Stated goal
Can you write these items out again, substituting "division" for each "phylum" and leaving everything else unchanged?

[START OF Data for the task]

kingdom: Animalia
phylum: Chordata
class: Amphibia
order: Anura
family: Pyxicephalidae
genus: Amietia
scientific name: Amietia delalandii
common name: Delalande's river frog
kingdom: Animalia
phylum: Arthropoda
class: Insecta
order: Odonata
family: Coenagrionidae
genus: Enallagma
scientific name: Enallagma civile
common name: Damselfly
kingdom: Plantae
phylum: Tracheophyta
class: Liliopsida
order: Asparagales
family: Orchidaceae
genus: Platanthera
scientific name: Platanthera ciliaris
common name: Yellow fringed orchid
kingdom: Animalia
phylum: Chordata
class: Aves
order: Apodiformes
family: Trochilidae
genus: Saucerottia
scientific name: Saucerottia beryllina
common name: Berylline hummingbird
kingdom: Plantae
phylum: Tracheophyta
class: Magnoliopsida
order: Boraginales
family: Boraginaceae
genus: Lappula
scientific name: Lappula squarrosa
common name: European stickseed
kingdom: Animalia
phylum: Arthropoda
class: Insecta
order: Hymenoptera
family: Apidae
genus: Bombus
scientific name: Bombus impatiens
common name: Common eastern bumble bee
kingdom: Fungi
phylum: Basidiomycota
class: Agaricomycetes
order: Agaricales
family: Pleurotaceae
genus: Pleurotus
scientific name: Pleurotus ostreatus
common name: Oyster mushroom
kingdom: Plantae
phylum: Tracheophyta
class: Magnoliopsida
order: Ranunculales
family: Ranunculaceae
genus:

[END OF Data for the task]

Answer for the task
kingdom: Animalia
division: Chordata
class: Amphibia
order: Anura
family: Pyxicephalidae
genus: Amietia
scientific name: Amietia delalandii
common name: Delalande's river frog
kingdom: Animalia
division: Arthropoda
class: Insecta
order: Odonata
family: Coenagrionidae
genus: Enallagma
scientific name: Enallagma civile
common name: Damselfly
kingdom: Plantae
division: Tracheophyta
class: Liliopsida
order: Asparagales
family: Orchidaceae
genus: Platanthera
scientific name: Platanthera ciliaris
common name: Yellow fringed orchid
kingdom: Animalia
division: Chordata
class: Aves
order: Apodiformes
family: Trochilidae
genus: Saucerottia
scientific name: Saucerottia beryllina
common name: Berylline hummingbird
kingdom: Plantae
division: Tracheophyta
class: Magnoliopsida
order: Boraginales
family: Boraginaceae
genus: Lappula
scientific name: Lappula squarrosa
common name: European stickseed
kingdom: Animalia
division: Arthropoda
class: Insecta
order: Hymenoptera
family: Apidae
genus: Bombus
scientific name: Bombus impatiens
common name: Common eastern bumble bee
kingdom: Fungi
division: Basidiomycota
class: Agaricomycetes
order: Agaricales
family: Pleurotaceae
genus: Pleurotus
scientific name: Pleurotus ostreatus
common name: Oyster mushroom
kingdom: Plantae
division: Tracheophyta
class: Magnoliopsida
order: Ranunculales
family: Ranunculaceae
genus:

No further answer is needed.